— Source passage —
Quality Reigns Supreme: The Surprising Data Behind 11.8% Growth Brands

Marketing buzzwords fly at us faster than a caffeinated TikTok feed. Personalization is essential. Omnichannel is non-negotiable. AI-driven insights are the future.

But here's a plot twist worthy of M. Night Shyamalan: the single most powerful driver of customer loyalty isn't some fancy new technology. It's something your grandparents would recognize.

The Element That Rules Them All

According to Bain & Company's groundbreaking study of more than 45,000 US consumers, one element of value stands above all others across every retail category they examined (drum roll please):

Quality.

That's right. Not price. Not convenience. Not a cutting-edge user experience or a clever loyalty program. Just good old-fashioned quality.

As marketers, we sometimes get so caught up in the latest tactics that we forget the fundamentals. But Bain's research is clear: perceived quality affects customer advocacy more than any other element of value. Products and services must attain a certain minimum quality threshold, and no other element can make up for a significant shortfall in this area.

What the Data Tells Us

Bain's Elements of Value® framework identifies 30 different "elements" that influence customer decision-making, arranged in a pyramid similar to Maslow's hierarchy of needs. These elements range from functional benefits like saving time and reducing cost to emotional benefits like reducing anxiety or providing entertainment.

But quality is the cornerstone. Without it, everything else crumbles.

Bain CO Pyramid

Image Source: [Bain and Company]

This isn't just theoretical mumbo-jumbo from business school professors who haven't seen a real customer since 1997. It's backed by cold, hard, show-me-the-money numbers. Companies that nail quality (along with several other elements) aren't just winning — they're crushing it:

  • 11.8% revenue growth (vs. just 2.3% for companies that don't excel on any elements)
  • 4.8% market share growth (vs. -2.1% for companies delivering on 0-1 elements)
  • Double the Net Promoter Score of companies that excel on just one element

Image 2

Image Source: [Bain and Company]

Quality: The Foundation, Not Your Final Destination

Here's where things get interesting. While quality is essential, it's not sufficient for market-leading growth. The data shows that companies delivering on four or more elements (including quality) dramatically outperform those that excel on fewer elements.

— Entries —
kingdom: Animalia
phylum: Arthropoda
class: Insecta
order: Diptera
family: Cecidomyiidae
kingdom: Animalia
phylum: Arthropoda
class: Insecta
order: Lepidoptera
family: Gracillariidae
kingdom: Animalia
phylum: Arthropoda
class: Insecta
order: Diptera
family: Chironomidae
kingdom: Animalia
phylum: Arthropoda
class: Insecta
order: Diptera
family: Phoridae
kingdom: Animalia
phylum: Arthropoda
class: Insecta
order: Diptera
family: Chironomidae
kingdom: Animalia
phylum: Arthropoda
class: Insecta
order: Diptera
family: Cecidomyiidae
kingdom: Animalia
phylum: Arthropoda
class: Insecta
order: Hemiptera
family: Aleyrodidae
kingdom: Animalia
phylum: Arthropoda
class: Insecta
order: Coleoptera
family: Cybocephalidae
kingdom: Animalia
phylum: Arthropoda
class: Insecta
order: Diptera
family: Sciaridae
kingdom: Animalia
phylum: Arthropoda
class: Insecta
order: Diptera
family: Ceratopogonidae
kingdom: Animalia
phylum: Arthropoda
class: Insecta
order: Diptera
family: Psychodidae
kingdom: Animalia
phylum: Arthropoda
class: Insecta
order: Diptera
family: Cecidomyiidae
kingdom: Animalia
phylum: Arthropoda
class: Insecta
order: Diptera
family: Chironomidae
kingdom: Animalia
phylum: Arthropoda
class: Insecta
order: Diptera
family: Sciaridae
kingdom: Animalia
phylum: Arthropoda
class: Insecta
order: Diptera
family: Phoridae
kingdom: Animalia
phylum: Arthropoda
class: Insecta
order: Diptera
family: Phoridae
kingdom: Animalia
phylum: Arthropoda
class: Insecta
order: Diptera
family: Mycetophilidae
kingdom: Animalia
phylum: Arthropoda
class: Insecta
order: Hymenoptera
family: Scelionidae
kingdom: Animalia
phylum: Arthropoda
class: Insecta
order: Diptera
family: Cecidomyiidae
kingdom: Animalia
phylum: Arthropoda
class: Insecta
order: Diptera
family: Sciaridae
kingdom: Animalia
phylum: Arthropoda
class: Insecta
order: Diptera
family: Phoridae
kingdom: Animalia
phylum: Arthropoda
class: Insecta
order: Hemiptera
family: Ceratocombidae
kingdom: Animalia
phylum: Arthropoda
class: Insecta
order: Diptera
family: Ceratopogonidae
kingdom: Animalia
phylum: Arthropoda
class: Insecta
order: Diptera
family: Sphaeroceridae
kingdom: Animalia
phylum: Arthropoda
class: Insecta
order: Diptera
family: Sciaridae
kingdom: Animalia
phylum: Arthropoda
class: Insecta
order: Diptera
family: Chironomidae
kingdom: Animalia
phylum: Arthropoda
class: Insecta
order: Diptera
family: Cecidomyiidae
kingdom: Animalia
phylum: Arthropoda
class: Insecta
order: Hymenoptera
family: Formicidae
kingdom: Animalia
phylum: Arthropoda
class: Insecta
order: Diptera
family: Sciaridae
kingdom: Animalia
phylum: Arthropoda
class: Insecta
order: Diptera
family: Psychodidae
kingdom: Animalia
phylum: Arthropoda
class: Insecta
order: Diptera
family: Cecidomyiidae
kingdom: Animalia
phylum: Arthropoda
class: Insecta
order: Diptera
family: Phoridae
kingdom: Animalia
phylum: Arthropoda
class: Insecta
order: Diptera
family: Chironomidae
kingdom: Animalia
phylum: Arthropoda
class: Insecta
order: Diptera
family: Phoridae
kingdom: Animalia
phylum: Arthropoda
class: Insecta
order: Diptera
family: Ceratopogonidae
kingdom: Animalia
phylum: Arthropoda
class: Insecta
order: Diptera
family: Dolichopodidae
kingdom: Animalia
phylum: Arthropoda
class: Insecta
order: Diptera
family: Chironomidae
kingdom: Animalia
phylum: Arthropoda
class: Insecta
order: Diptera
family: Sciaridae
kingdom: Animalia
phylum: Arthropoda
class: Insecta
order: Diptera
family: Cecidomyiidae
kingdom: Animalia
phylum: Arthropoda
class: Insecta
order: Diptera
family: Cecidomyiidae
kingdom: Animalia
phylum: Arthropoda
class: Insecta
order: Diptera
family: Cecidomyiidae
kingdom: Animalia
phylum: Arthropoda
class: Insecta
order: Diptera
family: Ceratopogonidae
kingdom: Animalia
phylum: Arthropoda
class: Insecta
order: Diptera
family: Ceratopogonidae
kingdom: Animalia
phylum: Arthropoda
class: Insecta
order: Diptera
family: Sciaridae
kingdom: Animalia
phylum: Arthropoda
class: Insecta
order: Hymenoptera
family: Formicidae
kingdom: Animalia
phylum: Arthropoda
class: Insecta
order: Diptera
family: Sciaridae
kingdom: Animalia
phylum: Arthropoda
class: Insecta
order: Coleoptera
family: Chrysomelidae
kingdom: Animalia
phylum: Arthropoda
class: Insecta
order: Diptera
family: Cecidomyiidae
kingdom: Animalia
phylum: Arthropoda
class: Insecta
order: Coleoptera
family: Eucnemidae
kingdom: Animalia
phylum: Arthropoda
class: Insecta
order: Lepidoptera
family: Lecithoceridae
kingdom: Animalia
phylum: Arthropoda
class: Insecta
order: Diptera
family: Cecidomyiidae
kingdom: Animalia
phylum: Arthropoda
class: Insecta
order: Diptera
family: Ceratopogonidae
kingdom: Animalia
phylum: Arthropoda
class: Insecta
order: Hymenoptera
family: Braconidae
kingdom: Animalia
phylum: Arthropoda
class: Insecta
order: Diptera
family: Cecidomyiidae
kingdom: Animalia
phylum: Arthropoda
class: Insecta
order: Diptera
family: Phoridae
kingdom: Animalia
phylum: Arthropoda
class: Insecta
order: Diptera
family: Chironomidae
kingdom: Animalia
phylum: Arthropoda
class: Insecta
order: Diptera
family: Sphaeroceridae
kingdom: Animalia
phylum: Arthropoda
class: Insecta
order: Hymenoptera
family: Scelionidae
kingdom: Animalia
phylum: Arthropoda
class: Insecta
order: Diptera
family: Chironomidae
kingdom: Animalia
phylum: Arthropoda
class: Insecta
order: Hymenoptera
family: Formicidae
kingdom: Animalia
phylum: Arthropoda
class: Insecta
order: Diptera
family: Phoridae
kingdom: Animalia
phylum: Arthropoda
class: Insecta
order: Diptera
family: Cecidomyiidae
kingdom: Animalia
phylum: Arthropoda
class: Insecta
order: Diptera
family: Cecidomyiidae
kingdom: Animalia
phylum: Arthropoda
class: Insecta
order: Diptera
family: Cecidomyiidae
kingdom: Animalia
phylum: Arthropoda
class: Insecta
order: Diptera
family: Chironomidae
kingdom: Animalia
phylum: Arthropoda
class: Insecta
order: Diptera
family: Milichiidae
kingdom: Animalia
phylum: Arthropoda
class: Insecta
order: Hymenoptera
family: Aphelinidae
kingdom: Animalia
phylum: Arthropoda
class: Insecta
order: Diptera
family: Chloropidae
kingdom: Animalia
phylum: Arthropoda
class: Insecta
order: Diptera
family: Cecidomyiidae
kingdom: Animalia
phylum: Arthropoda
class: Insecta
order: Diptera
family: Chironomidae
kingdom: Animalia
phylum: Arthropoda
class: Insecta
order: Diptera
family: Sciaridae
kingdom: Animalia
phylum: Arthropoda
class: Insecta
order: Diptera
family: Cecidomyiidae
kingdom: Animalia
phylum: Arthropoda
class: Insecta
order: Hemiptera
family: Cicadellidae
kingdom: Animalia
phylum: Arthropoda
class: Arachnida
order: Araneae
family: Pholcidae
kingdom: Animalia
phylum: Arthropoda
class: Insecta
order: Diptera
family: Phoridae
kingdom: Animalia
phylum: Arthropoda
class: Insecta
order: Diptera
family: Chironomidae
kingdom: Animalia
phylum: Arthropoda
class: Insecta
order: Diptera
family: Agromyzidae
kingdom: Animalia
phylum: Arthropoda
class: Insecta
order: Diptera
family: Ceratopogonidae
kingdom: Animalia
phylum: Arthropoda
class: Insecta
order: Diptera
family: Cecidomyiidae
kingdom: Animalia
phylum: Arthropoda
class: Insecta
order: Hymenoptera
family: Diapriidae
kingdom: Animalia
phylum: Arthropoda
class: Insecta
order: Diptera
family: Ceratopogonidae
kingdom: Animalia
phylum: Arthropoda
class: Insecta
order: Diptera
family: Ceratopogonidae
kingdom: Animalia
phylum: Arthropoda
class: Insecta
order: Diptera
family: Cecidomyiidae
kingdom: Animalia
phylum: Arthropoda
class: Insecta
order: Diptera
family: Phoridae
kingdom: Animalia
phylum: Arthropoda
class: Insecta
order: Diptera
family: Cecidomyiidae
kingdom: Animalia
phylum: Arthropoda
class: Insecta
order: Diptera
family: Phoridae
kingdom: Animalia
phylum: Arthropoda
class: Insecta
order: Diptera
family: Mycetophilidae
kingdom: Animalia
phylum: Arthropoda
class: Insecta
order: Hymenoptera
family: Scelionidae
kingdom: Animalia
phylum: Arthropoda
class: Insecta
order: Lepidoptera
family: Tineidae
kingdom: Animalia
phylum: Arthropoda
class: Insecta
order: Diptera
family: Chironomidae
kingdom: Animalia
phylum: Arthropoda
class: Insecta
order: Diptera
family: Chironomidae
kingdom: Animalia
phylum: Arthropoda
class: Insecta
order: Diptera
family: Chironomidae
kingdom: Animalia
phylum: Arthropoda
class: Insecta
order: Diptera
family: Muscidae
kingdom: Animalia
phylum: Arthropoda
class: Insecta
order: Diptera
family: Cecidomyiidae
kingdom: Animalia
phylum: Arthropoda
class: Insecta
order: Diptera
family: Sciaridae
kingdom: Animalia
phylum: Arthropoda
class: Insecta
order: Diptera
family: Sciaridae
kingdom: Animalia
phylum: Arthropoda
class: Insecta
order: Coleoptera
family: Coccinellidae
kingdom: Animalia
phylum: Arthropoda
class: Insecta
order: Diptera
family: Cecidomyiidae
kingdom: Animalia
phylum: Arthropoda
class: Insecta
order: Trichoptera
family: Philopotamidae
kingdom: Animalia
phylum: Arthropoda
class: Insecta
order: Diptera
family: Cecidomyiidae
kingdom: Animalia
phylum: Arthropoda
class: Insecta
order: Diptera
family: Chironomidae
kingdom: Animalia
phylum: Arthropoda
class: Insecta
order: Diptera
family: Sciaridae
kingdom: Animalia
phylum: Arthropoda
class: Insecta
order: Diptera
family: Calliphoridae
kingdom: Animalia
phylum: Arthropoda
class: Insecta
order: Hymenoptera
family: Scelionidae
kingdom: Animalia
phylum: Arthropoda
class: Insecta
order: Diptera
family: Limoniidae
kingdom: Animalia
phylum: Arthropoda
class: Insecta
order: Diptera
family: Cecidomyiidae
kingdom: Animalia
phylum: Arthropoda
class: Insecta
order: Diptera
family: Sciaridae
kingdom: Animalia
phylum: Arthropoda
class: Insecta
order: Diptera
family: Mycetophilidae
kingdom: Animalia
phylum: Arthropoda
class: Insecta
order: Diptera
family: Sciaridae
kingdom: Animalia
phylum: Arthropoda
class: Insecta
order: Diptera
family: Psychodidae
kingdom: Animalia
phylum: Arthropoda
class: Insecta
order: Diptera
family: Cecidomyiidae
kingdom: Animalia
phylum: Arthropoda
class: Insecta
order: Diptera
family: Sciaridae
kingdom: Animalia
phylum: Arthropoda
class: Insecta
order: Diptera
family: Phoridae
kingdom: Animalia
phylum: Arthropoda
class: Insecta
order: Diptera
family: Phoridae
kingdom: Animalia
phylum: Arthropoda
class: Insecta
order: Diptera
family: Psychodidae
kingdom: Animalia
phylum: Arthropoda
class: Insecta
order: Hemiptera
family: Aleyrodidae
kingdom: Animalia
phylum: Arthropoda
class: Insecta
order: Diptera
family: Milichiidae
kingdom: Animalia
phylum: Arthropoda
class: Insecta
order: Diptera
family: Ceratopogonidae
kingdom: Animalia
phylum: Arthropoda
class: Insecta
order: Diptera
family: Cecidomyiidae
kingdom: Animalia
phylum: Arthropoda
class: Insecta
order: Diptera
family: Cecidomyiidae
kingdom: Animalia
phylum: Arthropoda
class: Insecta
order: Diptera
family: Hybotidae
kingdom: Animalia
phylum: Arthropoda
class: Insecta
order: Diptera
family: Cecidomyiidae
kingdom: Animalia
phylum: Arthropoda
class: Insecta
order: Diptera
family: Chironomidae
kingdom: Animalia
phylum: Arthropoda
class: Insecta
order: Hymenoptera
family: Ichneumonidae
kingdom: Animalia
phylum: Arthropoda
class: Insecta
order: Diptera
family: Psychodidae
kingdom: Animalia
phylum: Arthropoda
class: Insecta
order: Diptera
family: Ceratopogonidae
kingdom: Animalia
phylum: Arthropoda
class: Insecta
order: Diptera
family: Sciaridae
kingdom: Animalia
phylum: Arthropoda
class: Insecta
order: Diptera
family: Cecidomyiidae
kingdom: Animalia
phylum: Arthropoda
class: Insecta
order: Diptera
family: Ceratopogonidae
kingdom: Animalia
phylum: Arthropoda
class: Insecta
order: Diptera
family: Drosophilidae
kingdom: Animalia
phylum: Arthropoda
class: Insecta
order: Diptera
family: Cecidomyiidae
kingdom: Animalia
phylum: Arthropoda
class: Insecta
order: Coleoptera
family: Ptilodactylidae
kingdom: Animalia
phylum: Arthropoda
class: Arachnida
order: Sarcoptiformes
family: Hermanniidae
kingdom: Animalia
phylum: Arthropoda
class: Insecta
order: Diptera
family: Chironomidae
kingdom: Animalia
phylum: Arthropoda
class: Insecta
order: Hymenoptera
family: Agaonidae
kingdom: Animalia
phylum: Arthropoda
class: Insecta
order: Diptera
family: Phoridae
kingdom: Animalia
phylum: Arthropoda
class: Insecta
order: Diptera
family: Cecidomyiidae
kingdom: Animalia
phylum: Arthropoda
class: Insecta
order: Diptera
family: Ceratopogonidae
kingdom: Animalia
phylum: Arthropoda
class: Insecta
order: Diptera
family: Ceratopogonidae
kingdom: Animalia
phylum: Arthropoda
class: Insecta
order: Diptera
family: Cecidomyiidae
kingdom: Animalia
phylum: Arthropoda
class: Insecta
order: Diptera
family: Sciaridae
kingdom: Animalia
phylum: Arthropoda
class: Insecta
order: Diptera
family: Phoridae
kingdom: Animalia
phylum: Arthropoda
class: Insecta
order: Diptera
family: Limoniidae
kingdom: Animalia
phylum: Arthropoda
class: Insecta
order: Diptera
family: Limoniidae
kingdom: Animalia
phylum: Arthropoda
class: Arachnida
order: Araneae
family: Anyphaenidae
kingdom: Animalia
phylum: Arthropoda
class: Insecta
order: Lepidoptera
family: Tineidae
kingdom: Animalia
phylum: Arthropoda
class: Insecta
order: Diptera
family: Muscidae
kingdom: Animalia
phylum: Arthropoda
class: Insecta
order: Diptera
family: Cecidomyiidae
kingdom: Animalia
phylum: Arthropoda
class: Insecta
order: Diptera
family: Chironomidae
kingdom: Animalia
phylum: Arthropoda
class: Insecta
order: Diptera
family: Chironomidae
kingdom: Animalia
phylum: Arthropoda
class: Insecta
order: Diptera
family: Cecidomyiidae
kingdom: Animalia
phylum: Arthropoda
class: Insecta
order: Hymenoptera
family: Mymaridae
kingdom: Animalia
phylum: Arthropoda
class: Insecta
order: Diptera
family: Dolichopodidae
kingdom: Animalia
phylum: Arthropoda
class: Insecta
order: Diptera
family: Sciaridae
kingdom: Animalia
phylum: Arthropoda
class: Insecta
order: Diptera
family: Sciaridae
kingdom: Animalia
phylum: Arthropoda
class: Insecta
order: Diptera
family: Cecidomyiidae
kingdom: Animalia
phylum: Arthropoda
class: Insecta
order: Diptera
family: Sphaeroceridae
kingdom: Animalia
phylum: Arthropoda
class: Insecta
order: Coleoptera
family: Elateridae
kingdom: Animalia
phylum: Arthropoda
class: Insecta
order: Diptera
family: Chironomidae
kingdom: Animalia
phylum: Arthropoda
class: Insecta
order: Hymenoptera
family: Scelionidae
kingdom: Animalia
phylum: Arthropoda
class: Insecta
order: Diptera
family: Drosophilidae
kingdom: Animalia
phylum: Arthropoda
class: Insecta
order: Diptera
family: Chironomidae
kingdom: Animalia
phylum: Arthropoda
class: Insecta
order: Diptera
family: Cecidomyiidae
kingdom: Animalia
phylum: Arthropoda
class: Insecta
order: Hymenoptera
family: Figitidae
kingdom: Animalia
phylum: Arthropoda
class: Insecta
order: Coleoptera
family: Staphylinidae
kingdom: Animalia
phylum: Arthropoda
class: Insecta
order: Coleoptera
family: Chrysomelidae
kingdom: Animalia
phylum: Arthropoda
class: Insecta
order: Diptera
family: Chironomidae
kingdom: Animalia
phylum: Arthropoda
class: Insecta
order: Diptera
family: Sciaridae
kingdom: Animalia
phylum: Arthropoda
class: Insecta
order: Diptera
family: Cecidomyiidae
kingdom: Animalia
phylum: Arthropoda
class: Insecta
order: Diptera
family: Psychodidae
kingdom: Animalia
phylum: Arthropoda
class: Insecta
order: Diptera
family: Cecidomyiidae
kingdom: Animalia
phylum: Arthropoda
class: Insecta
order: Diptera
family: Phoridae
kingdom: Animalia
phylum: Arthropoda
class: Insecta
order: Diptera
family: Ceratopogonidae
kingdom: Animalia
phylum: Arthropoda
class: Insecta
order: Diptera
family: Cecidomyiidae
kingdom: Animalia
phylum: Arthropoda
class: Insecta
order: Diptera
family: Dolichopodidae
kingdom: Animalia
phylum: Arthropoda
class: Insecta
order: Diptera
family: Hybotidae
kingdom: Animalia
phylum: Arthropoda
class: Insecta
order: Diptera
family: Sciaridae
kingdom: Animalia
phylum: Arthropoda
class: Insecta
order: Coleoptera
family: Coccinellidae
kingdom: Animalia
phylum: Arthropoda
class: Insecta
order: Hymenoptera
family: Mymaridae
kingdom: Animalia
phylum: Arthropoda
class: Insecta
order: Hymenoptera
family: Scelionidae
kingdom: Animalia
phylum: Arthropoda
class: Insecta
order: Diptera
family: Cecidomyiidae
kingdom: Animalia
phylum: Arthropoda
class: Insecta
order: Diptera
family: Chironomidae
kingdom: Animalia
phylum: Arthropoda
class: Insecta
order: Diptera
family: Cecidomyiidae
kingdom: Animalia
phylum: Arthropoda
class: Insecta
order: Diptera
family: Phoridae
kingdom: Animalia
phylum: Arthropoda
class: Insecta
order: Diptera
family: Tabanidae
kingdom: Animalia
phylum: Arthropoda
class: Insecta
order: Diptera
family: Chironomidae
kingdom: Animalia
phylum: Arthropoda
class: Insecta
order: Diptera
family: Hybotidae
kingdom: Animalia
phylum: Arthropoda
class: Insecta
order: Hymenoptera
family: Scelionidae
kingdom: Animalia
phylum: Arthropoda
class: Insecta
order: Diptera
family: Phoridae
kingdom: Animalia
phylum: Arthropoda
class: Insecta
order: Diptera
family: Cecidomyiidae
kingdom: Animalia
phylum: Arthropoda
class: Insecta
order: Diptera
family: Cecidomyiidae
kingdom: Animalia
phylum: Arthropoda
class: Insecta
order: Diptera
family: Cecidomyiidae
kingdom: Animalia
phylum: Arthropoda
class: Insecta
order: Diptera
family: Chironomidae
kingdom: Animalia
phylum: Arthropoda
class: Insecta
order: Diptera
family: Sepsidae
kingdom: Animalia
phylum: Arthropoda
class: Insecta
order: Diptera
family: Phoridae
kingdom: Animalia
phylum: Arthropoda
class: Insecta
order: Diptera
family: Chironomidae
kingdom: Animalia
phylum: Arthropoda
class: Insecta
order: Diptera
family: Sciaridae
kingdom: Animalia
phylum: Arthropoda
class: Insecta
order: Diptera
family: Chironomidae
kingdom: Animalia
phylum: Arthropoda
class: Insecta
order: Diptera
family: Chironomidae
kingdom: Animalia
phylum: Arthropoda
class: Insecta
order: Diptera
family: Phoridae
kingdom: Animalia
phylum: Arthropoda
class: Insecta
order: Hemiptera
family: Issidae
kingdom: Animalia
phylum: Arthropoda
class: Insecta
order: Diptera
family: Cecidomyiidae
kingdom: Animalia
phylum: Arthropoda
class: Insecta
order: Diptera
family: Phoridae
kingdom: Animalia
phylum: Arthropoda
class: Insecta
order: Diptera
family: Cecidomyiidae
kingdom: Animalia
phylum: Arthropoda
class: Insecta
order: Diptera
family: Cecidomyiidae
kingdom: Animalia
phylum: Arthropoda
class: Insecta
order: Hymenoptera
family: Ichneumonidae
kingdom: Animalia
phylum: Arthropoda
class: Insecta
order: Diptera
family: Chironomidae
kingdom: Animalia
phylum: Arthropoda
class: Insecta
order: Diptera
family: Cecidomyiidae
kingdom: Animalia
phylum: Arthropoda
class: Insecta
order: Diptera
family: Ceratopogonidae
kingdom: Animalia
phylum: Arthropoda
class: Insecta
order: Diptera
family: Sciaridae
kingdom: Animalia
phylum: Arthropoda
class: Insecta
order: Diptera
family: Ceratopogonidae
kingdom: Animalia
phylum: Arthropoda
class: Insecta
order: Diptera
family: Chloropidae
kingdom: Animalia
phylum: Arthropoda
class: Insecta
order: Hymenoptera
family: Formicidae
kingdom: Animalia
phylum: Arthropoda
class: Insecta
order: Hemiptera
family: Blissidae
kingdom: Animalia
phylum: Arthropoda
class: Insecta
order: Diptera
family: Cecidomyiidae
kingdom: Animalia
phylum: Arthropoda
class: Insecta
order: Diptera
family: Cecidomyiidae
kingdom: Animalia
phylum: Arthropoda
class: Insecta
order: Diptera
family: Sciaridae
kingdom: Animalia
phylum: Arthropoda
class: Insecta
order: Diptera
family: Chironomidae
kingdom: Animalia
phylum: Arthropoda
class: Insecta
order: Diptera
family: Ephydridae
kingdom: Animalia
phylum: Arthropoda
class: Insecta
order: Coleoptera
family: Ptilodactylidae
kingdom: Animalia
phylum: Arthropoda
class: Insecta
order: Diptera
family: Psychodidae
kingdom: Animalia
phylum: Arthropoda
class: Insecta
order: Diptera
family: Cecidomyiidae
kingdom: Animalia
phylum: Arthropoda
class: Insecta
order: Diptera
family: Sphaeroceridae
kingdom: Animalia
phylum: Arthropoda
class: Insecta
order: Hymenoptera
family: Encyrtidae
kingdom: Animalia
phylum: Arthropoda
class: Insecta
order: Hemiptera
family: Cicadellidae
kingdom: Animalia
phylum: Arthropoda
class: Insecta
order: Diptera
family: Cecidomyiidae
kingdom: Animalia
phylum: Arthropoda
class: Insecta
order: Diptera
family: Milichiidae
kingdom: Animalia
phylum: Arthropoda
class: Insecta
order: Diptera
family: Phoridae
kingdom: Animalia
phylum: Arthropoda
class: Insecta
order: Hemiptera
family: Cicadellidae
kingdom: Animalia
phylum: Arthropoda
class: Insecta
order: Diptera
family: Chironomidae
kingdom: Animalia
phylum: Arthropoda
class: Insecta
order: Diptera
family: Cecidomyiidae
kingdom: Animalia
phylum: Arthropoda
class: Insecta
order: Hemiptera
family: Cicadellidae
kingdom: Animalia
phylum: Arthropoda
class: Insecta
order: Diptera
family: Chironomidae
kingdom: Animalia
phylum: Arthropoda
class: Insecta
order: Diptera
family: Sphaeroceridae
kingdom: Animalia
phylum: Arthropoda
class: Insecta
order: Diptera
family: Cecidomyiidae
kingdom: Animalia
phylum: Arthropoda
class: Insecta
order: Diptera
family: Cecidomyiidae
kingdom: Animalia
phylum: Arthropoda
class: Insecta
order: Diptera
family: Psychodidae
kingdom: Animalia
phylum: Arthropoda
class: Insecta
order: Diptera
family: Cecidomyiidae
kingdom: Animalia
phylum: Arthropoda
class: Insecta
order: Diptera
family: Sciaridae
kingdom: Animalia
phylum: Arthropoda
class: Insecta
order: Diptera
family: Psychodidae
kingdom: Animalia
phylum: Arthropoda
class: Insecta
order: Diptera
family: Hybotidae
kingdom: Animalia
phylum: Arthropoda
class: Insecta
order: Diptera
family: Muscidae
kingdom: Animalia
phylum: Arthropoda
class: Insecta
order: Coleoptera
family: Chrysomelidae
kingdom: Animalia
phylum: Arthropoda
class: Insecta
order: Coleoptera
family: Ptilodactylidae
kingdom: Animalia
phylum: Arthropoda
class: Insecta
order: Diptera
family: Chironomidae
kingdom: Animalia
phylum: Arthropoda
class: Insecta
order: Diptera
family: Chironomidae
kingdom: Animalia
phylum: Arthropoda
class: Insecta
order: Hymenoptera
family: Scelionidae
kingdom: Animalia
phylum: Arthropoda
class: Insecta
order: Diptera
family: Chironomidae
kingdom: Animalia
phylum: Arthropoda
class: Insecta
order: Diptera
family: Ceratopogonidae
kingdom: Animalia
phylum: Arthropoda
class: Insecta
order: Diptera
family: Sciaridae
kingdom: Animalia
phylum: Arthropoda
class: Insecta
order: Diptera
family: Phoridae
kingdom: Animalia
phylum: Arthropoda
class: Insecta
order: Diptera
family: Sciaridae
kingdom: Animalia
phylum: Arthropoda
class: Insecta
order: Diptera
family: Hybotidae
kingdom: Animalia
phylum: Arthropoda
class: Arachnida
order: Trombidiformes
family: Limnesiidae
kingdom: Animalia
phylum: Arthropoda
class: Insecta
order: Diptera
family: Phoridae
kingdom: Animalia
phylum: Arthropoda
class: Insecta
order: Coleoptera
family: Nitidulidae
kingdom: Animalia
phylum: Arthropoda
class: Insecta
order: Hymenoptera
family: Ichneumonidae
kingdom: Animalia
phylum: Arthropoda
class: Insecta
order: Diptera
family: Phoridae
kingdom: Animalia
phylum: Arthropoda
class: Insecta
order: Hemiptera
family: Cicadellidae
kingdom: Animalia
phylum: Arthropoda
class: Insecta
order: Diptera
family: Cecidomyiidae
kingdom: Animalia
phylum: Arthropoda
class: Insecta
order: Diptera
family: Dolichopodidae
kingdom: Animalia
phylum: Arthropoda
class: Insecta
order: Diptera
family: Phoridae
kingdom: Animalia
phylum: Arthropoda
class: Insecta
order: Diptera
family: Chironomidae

— What to work on —
Pick up the article on quality as the top driver of customer loyalty after its last sentence and keep writing it.

— Answer to the task —
This suggests that quality serves as the foundation upon which other elements can be built — not as a ceiling that limits what you can achieve.

Consider the telecommunications sector. T-Mobile has invested in delivering multiple elements of value since 2013, resulting in gains in Net Promoter Score, market share, and a market cap that grew from $14 billion to $48 billion by 2017. But they couldn't have achieved this without first ensuring a quality network experience.

Figure 3

Image Source: [Bain and Company]

Quality First, Then Emotion

One of the most fascinating insights from Bain's research is that companies cannot build strong emotional bonds with customers without first establishing functional excellence.

In fact, delivering on one emotional element adds 1.5 times more to your Net Promoter Score than delivering on one functional element. But you can't skip steps — the research found no company that made the leap to excelling on emotional elements without first establishing a strong performance on functional elements (starting with quality).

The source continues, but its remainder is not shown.